Congress and the White House will still be negotiating a deficit reduction plan next week to avert the fiscal cliff, the sweeping tax increases and across-the-board budget cuts set to take effect after January 1 if no agreement is reached.

Scant attention will be paid to any other economic news.

U.S. stock markets will close early on Monday for Christmas Eve and all securities markets will be closed Tuesday for Christmas. It should be a light trading week.

Weeks of posturing on both sides of the political aisle have seemingly accomplished little as the deadline approaches.

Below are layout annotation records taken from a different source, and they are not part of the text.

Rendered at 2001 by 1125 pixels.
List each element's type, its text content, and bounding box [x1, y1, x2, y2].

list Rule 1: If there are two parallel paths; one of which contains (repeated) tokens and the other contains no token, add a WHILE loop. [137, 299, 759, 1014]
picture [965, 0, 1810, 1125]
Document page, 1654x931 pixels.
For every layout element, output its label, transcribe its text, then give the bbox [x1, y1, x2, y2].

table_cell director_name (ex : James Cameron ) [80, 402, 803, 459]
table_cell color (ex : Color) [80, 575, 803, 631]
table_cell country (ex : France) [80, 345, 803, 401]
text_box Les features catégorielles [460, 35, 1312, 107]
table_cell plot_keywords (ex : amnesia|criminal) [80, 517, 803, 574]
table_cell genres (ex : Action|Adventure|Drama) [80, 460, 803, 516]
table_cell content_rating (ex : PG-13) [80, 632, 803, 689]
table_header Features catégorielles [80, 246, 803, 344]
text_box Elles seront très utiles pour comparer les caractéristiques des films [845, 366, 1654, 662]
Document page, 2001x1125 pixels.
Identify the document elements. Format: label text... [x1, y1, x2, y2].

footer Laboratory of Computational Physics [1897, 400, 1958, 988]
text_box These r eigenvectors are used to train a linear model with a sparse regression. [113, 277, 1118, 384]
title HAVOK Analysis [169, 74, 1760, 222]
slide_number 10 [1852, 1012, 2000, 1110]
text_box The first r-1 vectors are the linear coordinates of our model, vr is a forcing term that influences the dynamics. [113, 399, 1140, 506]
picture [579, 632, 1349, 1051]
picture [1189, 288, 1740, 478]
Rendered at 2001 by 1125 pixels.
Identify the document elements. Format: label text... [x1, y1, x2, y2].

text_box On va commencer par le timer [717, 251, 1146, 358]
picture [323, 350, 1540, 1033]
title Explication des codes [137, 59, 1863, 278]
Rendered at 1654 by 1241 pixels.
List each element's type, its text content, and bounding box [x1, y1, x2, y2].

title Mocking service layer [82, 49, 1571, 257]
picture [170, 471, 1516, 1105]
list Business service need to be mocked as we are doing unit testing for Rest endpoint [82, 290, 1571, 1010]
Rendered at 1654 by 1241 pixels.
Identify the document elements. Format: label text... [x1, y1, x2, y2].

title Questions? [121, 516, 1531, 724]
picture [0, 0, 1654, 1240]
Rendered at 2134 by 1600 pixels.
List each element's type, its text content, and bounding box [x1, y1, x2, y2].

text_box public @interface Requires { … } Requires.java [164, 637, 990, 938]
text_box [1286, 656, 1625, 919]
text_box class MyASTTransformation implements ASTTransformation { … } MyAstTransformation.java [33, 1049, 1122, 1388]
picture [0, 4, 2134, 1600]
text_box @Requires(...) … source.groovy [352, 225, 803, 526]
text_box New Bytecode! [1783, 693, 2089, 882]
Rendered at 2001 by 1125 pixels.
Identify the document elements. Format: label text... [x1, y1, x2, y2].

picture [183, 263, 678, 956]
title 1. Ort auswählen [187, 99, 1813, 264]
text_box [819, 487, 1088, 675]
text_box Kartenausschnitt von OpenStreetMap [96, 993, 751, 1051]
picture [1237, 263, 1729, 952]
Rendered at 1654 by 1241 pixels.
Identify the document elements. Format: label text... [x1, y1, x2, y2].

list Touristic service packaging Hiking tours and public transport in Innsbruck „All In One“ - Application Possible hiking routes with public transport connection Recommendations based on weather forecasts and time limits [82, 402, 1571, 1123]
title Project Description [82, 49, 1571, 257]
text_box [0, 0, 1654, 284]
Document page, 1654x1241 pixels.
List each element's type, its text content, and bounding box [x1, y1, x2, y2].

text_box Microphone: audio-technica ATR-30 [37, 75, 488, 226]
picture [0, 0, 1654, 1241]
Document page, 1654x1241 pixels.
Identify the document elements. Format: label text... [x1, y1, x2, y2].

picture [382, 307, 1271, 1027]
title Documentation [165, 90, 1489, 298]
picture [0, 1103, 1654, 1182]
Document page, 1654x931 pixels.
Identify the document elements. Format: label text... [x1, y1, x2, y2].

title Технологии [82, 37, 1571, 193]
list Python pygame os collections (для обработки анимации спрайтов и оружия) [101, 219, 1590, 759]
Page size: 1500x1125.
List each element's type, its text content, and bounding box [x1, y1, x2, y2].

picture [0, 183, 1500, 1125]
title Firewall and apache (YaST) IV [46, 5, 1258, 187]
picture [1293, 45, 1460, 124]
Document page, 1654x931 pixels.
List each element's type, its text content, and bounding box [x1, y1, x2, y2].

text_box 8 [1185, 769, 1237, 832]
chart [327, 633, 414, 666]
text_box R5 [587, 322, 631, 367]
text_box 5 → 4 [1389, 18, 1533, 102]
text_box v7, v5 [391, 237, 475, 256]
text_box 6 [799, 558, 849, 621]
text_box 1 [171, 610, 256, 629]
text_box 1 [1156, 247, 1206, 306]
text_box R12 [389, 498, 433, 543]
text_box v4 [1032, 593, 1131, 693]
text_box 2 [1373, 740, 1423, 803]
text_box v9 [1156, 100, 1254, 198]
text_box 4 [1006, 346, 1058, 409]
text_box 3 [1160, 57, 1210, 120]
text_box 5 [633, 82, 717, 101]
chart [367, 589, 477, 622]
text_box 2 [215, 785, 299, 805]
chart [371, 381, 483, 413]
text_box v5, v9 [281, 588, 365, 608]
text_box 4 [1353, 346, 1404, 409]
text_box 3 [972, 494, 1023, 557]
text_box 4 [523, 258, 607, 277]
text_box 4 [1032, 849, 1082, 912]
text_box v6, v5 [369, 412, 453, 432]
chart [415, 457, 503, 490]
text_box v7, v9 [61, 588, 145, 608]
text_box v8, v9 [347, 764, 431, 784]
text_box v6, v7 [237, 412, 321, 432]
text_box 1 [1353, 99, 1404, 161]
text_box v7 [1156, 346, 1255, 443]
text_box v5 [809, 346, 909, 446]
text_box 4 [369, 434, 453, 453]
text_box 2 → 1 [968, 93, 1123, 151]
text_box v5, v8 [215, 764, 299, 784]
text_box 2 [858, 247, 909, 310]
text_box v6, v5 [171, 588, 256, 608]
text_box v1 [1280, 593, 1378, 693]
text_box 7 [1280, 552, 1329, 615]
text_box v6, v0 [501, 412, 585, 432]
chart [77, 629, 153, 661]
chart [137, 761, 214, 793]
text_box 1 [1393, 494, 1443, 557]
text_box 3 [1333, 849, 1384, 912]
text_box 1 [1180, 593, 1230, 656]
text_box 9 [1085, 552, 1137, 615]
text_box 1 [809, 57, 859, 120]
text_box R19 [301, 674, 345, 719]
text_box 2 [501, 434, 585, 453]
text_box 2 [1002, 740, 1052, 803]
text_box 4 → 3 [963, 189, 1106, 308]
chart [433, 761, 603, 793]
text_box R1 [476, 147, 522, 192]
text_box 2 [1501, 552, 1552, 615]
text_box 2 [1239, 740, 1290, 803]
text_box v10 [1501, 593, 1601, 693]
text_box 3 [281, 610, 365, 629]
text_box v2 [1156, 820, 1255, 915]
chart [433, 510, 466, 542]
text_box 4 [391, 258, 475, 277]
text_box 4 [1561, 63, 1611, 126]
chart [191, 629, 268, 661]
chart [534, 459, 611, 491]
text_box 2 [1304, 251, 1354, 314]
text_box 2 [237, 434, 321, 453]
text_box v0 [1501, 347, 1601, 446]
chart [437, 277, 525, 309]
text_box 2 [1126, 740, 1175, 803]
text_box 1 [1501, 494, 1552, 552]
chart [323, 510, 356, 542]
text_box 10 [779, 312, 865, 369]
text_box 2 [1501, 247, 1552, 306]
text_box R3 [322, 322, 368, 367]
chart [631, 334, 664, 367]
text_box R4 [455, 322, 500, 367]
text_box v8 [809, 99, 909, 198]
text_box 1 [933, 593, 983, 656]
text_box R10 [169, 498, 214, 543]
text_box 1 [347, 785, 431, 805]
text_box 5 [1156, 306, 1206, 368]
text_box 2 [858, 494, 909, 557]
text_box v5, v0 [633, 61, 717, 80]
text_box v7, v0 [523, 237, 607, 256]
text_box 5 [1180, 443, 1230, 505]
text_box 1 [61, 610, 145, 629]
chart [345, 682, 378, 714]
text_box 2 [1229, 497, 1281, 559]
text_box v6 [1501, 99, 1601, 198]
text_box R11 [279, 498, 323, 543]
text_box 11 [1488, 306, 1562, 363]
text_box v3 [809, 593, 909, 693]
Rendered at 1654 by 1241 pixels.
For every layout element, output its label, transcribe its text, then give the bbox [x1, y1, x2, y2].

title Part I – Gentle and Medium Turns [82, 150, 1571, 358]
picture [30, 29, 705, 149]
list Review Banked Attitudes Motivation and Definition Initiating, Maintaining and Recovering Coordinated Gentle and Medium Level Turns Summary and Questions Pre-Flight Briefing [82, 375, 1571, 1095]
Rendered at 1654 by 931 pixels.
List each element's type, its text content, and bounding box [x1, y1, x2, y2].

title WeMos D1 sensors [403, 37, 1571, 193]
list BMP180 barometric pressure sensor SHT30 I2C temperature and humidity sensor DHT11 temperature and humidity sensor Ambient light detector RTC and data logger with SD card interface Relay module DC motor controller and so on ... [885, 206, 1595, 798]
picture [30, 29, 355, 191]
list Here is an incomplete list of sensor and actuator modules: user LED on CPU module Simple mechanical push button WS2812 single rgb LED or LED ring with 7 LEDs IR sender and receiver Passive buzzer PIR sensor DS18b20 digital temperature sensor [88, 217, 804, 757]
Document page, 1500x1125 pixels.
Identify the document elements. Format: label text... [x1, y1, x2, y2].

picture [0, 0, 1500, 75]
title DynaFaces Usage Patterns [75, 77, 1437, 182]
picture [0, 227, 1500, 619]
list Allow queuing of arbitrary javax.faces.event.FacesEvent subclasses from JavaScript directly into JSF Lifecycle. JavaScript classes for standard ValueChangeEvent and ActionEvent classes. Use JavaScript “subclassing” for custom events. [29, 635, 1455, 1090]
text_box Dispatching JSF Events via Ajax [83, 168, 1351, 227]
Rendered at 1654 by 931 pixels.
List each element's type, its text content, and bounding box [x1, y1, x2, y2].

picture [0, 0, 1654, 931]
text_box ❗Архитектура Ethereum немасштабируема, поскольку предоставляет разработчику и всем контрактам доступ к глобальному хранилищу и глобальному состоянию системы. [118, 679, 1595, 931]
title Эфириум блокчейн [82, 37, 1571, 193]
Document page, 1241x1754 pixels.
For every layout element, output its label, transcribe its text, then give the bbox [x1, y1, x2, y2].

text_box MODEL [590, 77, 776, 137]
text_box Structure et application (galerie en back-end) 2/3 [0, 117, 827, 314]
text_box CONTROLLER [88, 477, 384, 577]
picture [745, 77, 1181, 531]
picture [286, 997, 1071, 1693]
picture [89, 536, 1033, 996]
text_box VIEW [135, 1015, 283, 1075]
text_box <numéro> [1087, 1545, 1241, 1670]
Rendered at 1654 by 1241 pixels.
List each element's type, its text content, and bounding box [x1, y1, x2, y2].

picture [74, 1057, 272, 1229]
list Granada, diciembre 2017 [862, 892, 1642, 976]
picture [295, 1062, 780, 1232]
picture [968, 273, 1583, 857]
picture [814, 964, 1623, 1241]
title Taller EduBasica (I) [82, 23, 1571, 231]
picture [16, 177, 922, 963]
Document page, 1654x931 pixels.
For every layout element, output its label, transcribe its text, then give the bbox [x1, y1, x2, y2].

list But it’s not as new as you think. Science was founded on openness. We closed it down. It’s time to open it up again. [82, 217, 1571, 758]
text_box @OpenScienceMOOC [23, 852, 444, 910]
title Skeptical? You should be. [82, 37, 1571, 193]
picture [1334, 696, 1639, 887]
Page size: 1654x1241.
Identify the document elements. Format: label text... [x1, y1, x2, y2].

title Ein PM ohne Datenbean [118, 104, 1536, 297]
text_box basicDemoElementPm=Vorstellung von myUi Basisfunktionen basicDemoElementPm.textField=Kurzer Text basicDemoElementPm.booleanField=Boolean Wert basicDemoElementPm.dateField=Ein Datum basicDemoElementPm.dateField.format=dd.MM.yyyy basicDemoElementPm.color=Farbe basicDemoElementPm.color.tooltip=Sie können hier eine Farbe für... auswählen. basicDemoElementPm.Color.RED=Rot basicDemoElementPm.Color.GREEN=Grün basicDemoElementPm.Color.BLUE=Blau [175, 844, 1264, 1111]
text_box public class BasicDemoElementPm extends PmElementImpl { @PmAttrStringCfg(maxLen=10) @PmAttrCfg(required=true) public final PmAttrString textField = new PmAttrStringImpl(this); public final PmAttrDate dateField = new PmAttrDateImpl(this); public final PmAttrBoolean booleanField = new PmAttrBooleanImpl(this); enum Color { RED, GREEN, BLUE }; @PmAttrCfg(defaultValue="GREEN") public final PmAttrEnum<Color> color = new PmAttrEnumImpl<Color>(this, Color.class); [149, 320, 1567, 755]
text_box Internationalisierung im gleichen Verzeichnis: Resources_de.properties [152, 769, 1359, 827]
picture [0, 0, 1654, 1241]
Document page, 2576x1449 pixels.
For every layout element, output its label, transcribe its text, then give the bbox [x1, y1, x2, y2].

The latest compromise plans offered this week ostensibly brought the two sides closer together on who should pay a larger share of taxes, but no movement has occurred on spending cuts and entitlement reforms.

President Obama raised the income level to $400,000 from $250,000 for those for whom the Bush-era tax cuts would expire under his plan, and Republican Speaker of the House John Boehner countered with a plan to raise taxes only on incomes over $1 million, a plan that didn't even pass muster with his own party.

Endless press conferences and theatrical votes are expected while the real negotiating is apparently going on behind closed doors. Economists have warned for months that if Congress and the president can't break their partisan stalemate and the economy slips over the fiscal cliff another recession is all but certain. Millions of jobs are at stake.

Meanwhile, investors will be looking at housing data next week for signs that sector is regaining momentum after a four-year slump brought on by the 2008 fiscal crisis. On Wednesday, the Mortgage Bankers Association will release a report on purchase applications which will shed light on demand for single-family homes. Also Wednesday the S&P/Case-Shiller Housing Price Index is due, which measures home prices in 20 big U.S. cities. Home prices have been rising slowly but steadily in recent months.

Thursday will see data on new home sales and Friday data on pending home sales.

The Conference Board will release its Consumer Confidence Index on Thursday, which gauges how consumers feel about the economy, an important statistic because consumer spending accounts for 70% of the U.S. economy.

The Richmond Fed Manufacturing index is due on Wednesday. It measures manufacturing strength and the general economic health of the Richmond region.